35. “A ação pastoral alimenta a fé dos batizados e os ajuda no processo permanente de conversão da vida cristã. Na Igreja, ‘o batizado, impulsionado sempre pelo Espírito Santo, alimentado pelos sacramentos, pela oração e pelo exercício da caridade, e ajudado pelas múltiplas formas de educação permanente da fé, procura tornar seu o desejo de Cristo: ‘Sede perfeitos como o vosso Pai celeste é perfeito’ (Mt 5,48)’ (Diretório Geral para a Catequese, 1997, n. 56d). Nisso consiste o chamamento à santidade para entrar na vida eterna. O início dessa etapa corresponde ao tempo da mistagogia no itinerário catecumenal (Ritual da Iniciação Cristã de Adultos, nn. 07; 37-40)”.


Por fim, a última referência à Liturgia no capítulo I encontra-se no n. 37, que elenca várias formas através das quais a Igreja anuncia a Palavra de Deus. Dentre essas se encontram “a homilia e a pregação” e “a piedade popular”. A piedade popular será aprofundada no capítulo X (nn. 336-340), enquanto sobre a homilia remetemos à Exortação Apostólica Evangelii Gaudium (nn. 135-159).
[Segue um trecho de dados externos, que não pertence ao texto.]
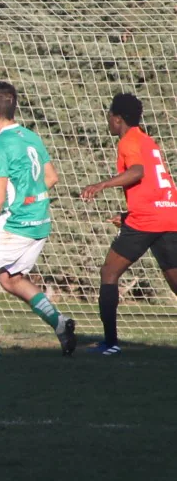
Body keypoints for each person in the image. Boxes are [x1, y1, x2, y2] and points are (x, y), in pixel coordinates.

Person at [0, 81, 75, 359]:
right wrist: (30, 196)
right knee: (10, 278)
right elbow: (51, 178)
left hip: (16, 224)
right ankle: (60, 323)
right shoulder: (31, 137)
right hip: (39, 221)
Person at [79, 92, 177, 355]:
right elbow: (155, 183)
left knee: (109, 274)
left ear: (118, 119)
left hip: (147, 220)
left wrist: (102, 184)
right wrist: (126, 216)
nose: (108, 120)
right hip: (169, 214)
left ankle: (110, 343)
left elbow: (137, 172)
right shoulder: (149, 141)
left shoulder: (128, 141)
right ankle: (109, 342)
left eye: (110, 116)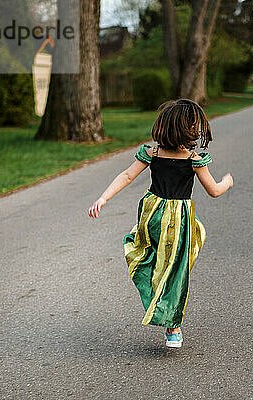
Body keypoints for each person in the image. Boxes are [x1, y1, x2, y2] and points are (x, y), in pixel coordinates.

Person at [88, 99, 233, 348]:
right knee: (175, 271)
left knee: (148, 258)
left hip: (151, 214)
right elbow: (214, 191)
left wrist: (104, 197)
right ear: (188, 131)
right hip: (177, 221)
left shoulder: (152, 154)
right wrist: (227, 182)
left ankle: (158, 299)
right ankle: (173, 326)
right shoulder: (193, 159)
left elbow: (126, 175)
[Atualização: Para acessar a 2ª parte dessa pesquisa, dedicada à primeira seção do capítulo II, clique aqui]

Notas:

[1] PONTIFÍCIO CONSELHO PARA A PROMOÇÃO DA NOVA EVANGELIZAÇÃO. Diretório para a Catequese. Brasília: Edições CNBB, 2020. Coleção: Documentos da Igreja, 61.

[2] Expressão de São Próspero de Aquitânia (séc. VI); cf. Catecismo da Igreja Católica, n. 1124.
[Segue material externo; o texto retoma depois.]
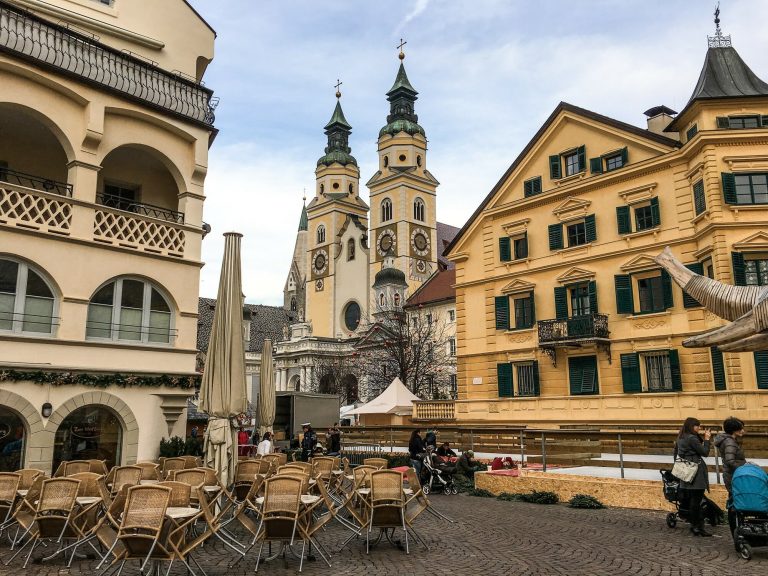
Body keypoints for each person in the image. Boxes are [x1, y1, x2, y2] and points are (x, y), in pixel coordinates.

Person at [675, 417, 712, 537]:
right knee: (696, 501)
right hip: (695, 472)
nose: (699, 428)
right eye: (698, 426)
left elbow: (677, 453)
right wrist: (707, 439)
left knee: (692, 500)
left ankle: (694, 524)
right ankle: (697, 526)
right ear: (692, 426)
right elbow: (705, 452)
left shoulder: (681, 437)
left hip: (685, 471)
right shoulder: (692, 438)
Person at [714, 416, 747, 533]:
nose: (743, 431)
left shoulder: (728, 441)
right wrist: (745, 468)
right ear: (735, 430)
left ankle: (737, 529)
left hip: (731, 475)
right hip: (733, 475)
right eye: (741, 428)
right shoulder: (730, 442)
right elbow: (730, 460)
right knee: (734, 502)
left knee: (733, 500)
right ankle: (736, 530)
[3] “Toda a vida de Cristo é mistério”: Catecismo da Igreja Católica, nn. 512-521.

[4] Sobre este tema, o Diretório remete aos nn. 166-167 do Catecismo da Igreja Católica. Vale recordar também o documento “A Reciprocidade entre a Fé e os Sacramentos na Economia Sacramental”, promulgado pela Comissão Teológica Internacional em 2020, que recentemente publicamos aqui em nosso blog.